**Consignes de l'exercice**
Répondez aux questions suivantes d'après l'extrait de texte ci-dessous :
(a) À quelle date les missionnaires arrivèrent-ils à Eiméo ?
(b) De quoi le temple est-il fait et recouvert ?
(c) Combien d'indigènes étaient réunis au temple lors du service du mercredi ?

**Extrait de texte**
──────
À EIMEO. - MISSIONNAIRES ET INDIGÈNES. - UNE CARCASSE. ARMATEUR. - UNE NAISSANCE. - HUAHINÉ. - UN DÉLICIEUX REPAS. - TAMATOA. - INVITATION ROYALE. - RAÏATÉA.
DÈS le lendemain, le contingent des
missionnaires venant pour renforcer la mission de
Tahiti s'embarquait pour traverser le
détroit qui sépare Tahiti de
Mooréa (1) où se trouvait alors le
quartier général de la Mission.
« Le 17 novembre nous sommes
arrivés à Eiméo,
écrivit John Williams. Presque
aussitôt, nous nous rendîmes au temple
pour un service d'actions de grâce. Ce temple
est fait de baguettes rondes blanches,
fixées à quelques centimètres
l'une de l'autre, et il est recouvert de feuilles.
À l'intérieur, vers le milieu et
près de la paroi, un pupitre pour le
prédicateur. Le tout est très propre,
se présente bien, et a été
fait par les indigènes.
« Sur le soir, nous
entendîmes ici et là des cantiques en
langue maorie, s'élevant des cases qui entourent la
nôtre.
C'étaient les indigènes qui
célébraient le culte de famille. Nous
nous retirâmes pour la nuit, les coeurs
remplis de louange pour tout ce que nous avions vu
et entendu. »
Le surlendemain de leur arrivée, les
missionnaires assistèrent au service
qu'à cette époque on
célébrait tous les mercredis.
« Là, réunis au temple, je
vis sept à huit cents indigènes qui,
cinq ans auparavant, s'adonnaient au culte des
idoles, et à toutes les horribles pratiques
qu'entraîne l'idolâtrie. Sûrement
songeais-je, l'oeuvre ici est chose faite ;
notre venue est bien inutile. Des centaines
d'indigènes ignorent encore le vrai Dieu,
mais ils souhaitent ardemment de le
connaître. Quelle joie de voir ces femmes
tahitiennes, maintenant décemment
vêtues de robes de tapa (2), la
tête ornée de
fleurs blanches ou de chapeaux de paille !
Assises à la tailleur autour du pupitre,
elles paraissent écouter le
prédicateur avec une grande
attention. »
──────
**Données fournies**
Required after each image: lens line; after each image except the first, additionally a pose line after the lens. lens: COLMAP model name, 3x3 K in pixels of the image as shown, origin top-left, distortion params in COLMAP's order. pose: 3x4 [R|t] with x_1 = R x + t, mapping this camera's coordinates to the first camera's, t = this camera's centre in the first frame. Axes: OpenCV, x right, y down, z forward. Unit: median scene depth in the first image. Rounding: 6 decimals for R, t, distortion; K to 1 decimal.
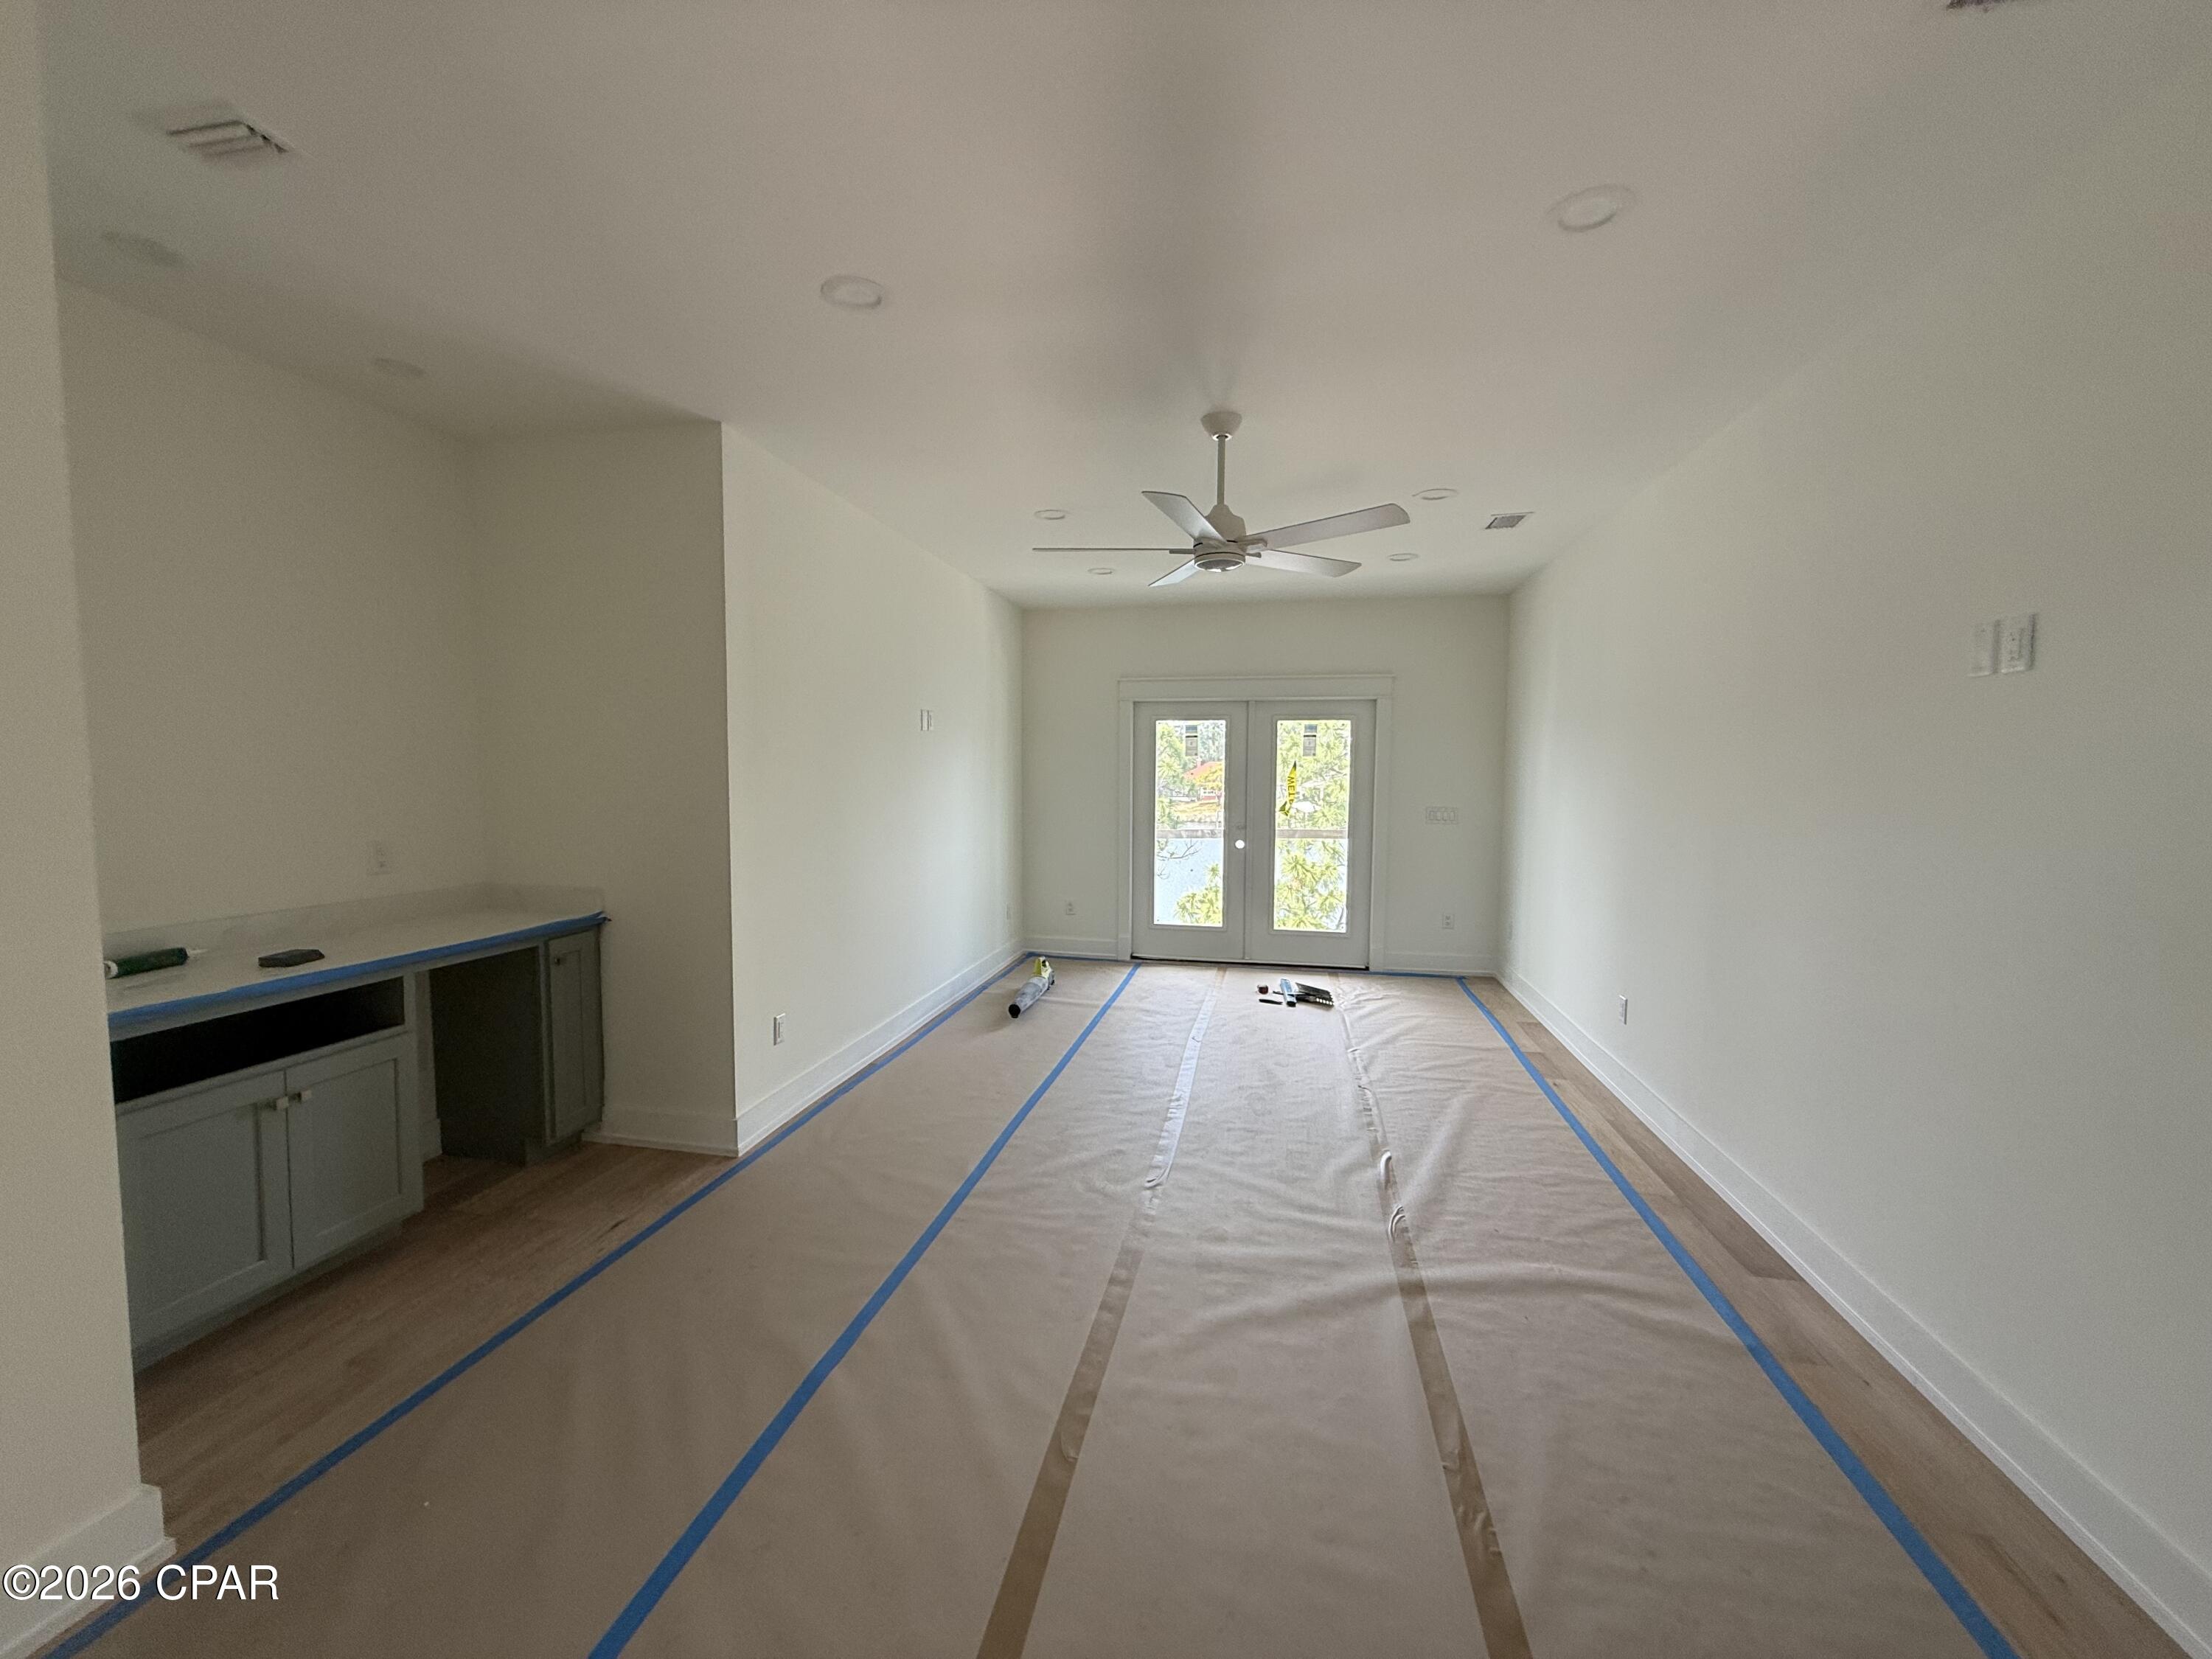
lens RADIAL K [[891.1, 0, 1105.5], [0, 891.1, 828.7], [0, 0, 1]] dist [-0.002174, 0.001501]
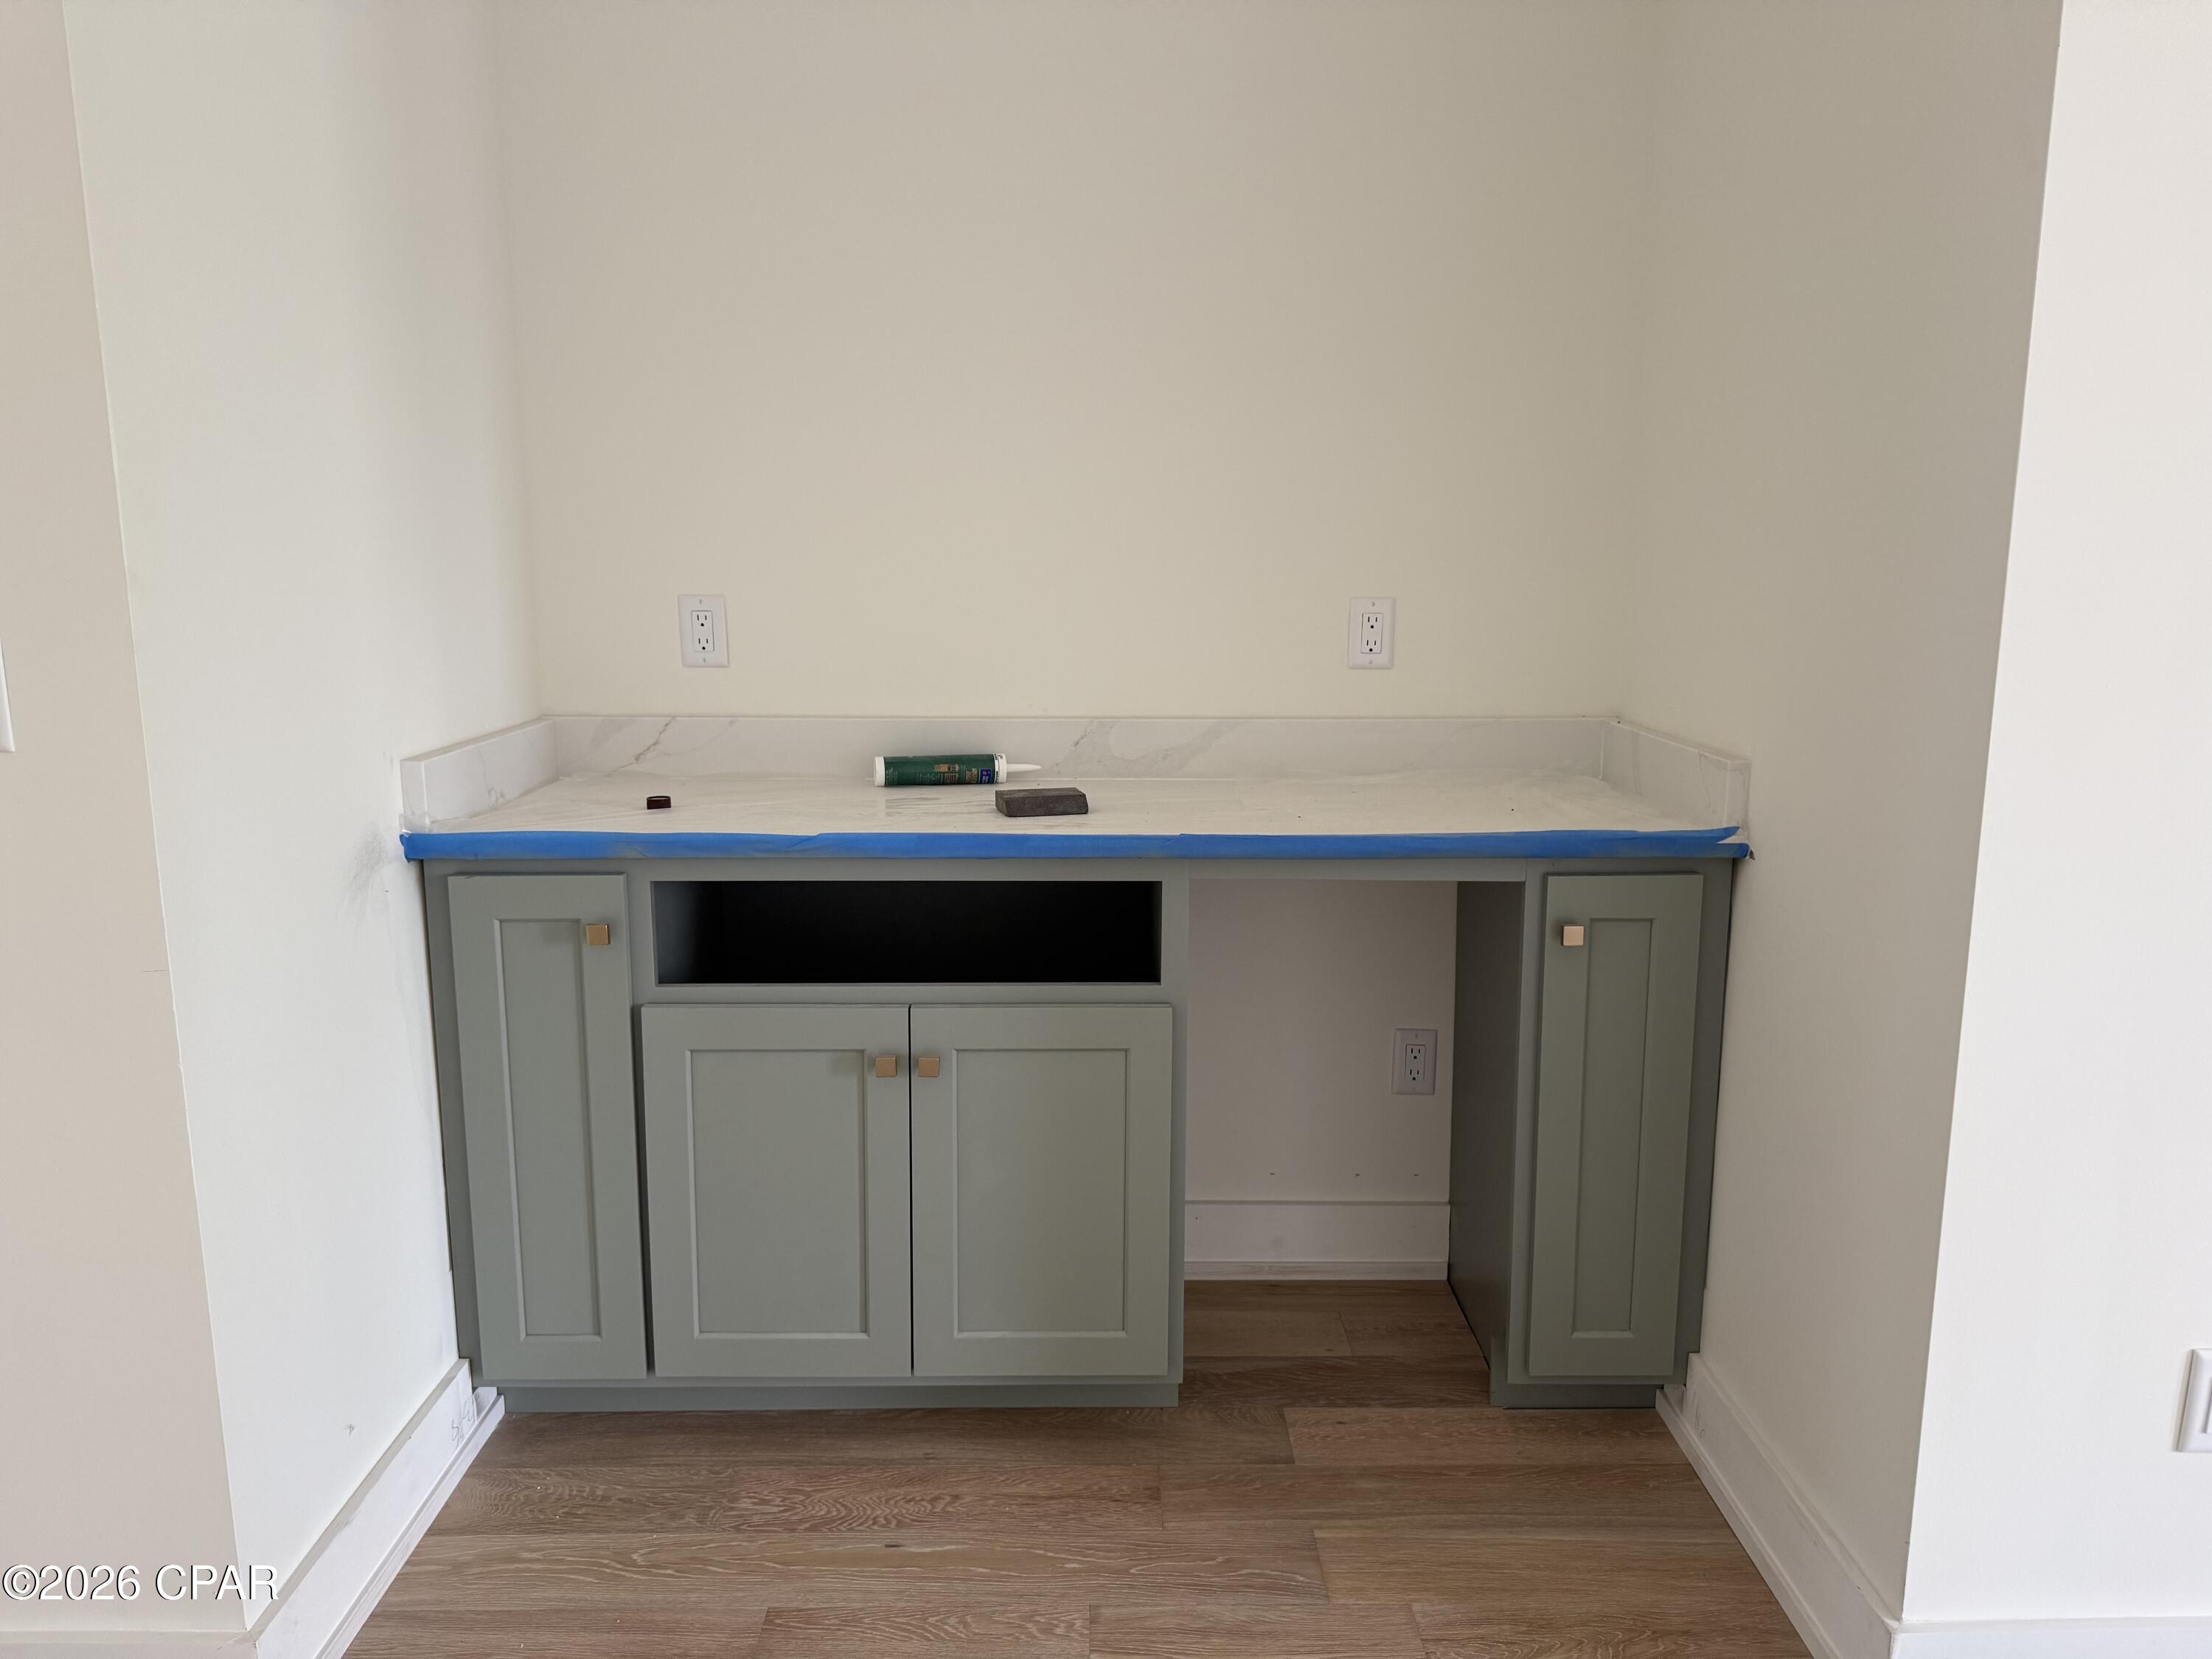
lens RADIAL K [[1546.3, 0, 1105.4], [0, 1546.3, 829.3], [0, 0, 1]] dist [0.003510, 0.001556]
pose [[0.209066, 0.162025, -0.964386, -0.046126], [-0.062678, 0.986371, 0.152131, 0.023412], [0.975891, 0.028640, 0.216372, 0.825630]]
──────
**Corrigé**
(a) Le 17 novembre.
(b) Il est fait de baguettes rondes blanches et recouvert de feuilles.
(c) Sept à huit cents.